Nouvelle année, nouveau calendrier, nouvel almanach. Comment distinguer ces trois réalités liées à l’organisation du temps ? Comment l’almanach s’est-il imposé pour devenir une tradition incontournable dans le patrimoine français ? Avec cet article, nous allons proposer quelques éléments de réponse.
Origines lointaines
Si l’on s’en tient à la définition du Larousse, l’almanach est un « livre populaire publié chaque année et comportant des renseignements scientifiques ou pratiques ». Sur le plan étymologique, le mot « almanach » vient du latin médiéval almanachus qui signifie « calendrier » et probablement de l’arabe andalou al-manak qui veut dire « moment dans le temps ». Les manuscrits d’almanachs ont existé depuis l’antiquité. Originaires de la Grèce antique, les plus anciens datent du IVe siècle av. J.-C. Leur diffusion s’est largement répandue à partir du développement de l’imprimerie.

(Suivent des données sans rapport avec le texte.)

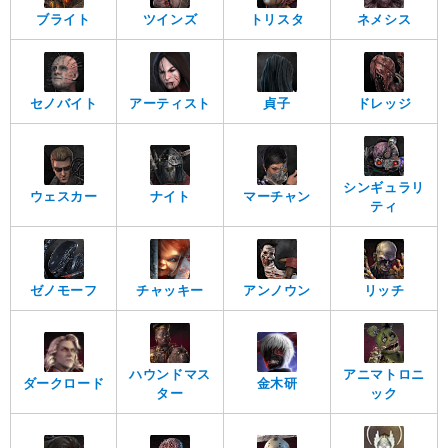
ブライト
ツインズ
トリスタ
ネメシス
セノバイト
アーティスト
貞子
ドレッジ
シンギュラリ
ウェスカー
ナイト
マーチャン
ティ
ゼノモーフ
チャッキー
アンノウン
リッチ
ハウンドマス
アニマトロニ
ダークロード
金木研
ター
ック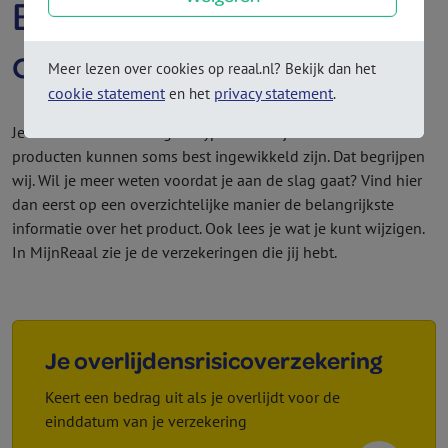
Bestaande verzekering
of hypotheek
Meer lezen over cookies op reaal.nl? Bekijk dan het
cookie statement
privacy statement
en het
.
Je hebt een verzekering of hypotheek bij Reaal. Deze
producten kunnen soms best ingewikkeld zijn. Dat begrijpen
wij. Wil je meer weten voordat je aan de slag gaat? Vind hier
dan eerst op een overzichtelijke manier de belangrijkste
informatie over het product. Ook lees je wat je kunt wijzigen.
In MijnReaal zie je de verzekeringen die jij hebt.
Je overlijdens­risico­verzekering
Keert een bedrag uit als je overlijdt voor de
einddatum van je verzekering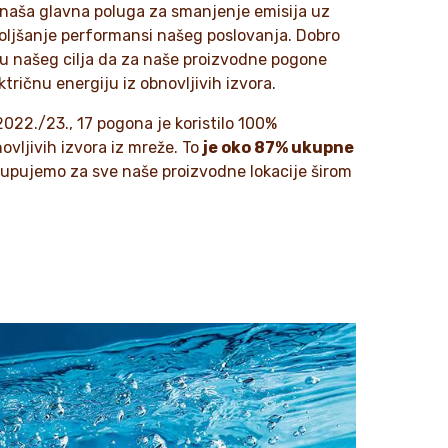
 naša glavna poluga za smanjenje emisija uz
oljšanje performansi našeg poslovanja. Dobro
u našeg cilja da za naše proizvodne pogone
ričnu energiju iz obnovljivih izvora.
2022./23., 17 pogona je koristilo 100%
ovljivih izvora iz mreže. To
je oko 87% ukupne
 kupujemo za sve naše proizvodne lokacije širom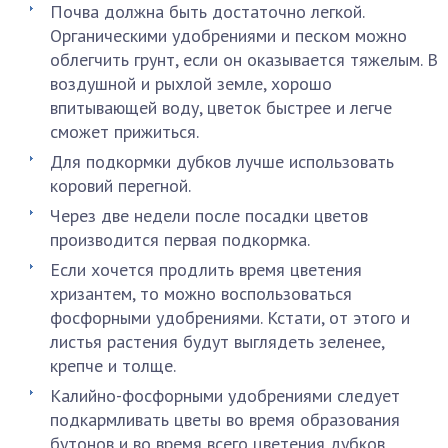
Почва должна быть достаточно легкой.
Органическими удобрениями и песком можно
облегчить грунт, если он оказывается тяжелым. В
воздушной и рыхлой земле, хорошо
впитывающей воду, цветок быстрее и легче
сможет прижиться.
Для подкормки дубков лучше использовать
коровий перегной.
Через две недели после посадки цветов
производится первая подкормка.
Если хочется продлить время цветения
хризантем, то можно воспользоваться
фосфорными удобрениями. Кстати, от этого и
листья растения будут выглядеть зеленее,
крепче и толще.
Калийно-фосфорными удобрениями следует
подкармливать цветы во время образования
бутонов и во время всего цветения дубков.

C’est en 1474 à Nuremberg que fut imprimé le premier almanach. En France, les premiers almanachs apparaissent au XVIIe siècle, sous le règne de Louis XIV. Molière y fait allusion grâce au personnage de Monsieur Jourdain s’adressant au Maître de philosophie : « Après, vous m’apprendrez l’almanach pour savoir quand il y a de la lune et quand il n’y en a pas. » (Le Bourgeois Gentilhomme, Acte II, scène 4). L’Almanach royal tenait lieu d’annuaire et fournissait la liste des grands noms de l’administration et de la Cour. Né en 1683, il va se poursuivre jusqu’en 1919 sous diverses appellations.
L’almanach vecteur du savoir
Du XVe au XXe siècle, l’almanach connaît une popularité croissante : après la Bible, il figure parmi les ouvrages « les plus imprimés et les plus lus ». Les colporteurs les diffusent dans tout le pays. Servant à l’origine à informer le public sur les fêtes religieuses, les lunaisons, les changements de saison, les almanachs, au fil du temps, renseignent sur une foule de conseils pratiques comme les recettes culinaires, les prévisions astrologiques, le jardinage, etc… et divers savoir-faire traditionnels. Journalistes avant la lettre, les éditeurs d’almanach, pour susciter la curiosité des lecteurs, se sont mis à ajouter au sommaire des évènements qui s’étaient déroulés l’année précédente. L’almanach leur donne l’occasion de mêler « la petite histoire et la grande Histoire ».
Souvent unique ouvrage imprimé au sein de la famille paysanne, l’almanach s’impose comme vecteur puissant du savoir et de la transmission au sein d’une population animée par la soif d’apprendre… L’almanach se diversifie selon les régions, les métiers, les thématiques et on voit fleurir des almanachs en tous genres.
L’almanach moderne, gardien de la tradition
Qu’en est-il de l’almanach du XXIe siècle, comment a-t-il pu résister à l’emprise incontestable du numérique ? L’almanach est, dit-on, une spécificité française unique au monde. À titre d’exemple, le dernier almanach du Dauphiné, édité en 2024, est décrit comme « un joyeux télescopage du passé et du présent, d’anecdotes historiques et de conseils pratiques, tout à la fois recueil de la mémoire dauphinoise et guide du quotidien ».
Parallèlement, la présentation de l’Almanach Ardéchois 2024 révèle que « l’almanach de l’Ardèche a la besace bien remplie d’informations uniques qui plongent le lecteur au cœur de sa région. Anecdotes historiques, monuments ou sites célèbres, personnages illustres, recettes traditionnelles, autant de richesses dans l’almanach qui contribuent à façonner l’identité et la singularité Ardéchoise ».
À propos de l’almanach Rustica 2024, nous lisons dans un reportage récent que « cette édition 2024 nous fait (re)découvrir les villages de France, leurs patrimoines, traditions, produits du terroir ainsi que les gens qui y vivaient. » Les almanachs Rustica, créés en 1929, sont fort appréciés par les passionnés du jardin et de la maison. Ils plaisent également à « tous les curieux du savoir ».
Il faudrait ajouter à cette liste non exhaustive l’almanach du facteur, tradition « franco-française » où selon la coutume, à la fin de l’année, le facteur distribue aux usagers un almanach commandé par ses soins, en échange d’un petit geste symbolique. La paternité du calendrier postal apparu en 1854 revient à l’imprimeur François Charles Oberthur. L’almanach du facteur, appelé également almanach des Postes, perpétue non seulement un savoir-faire mais un lien social indéfectible existant entre le facteur et l’ensemble des usagers.
En définitive l’almanach a l’avantage de tisser des liens de divertissements, de savoir et de transmission.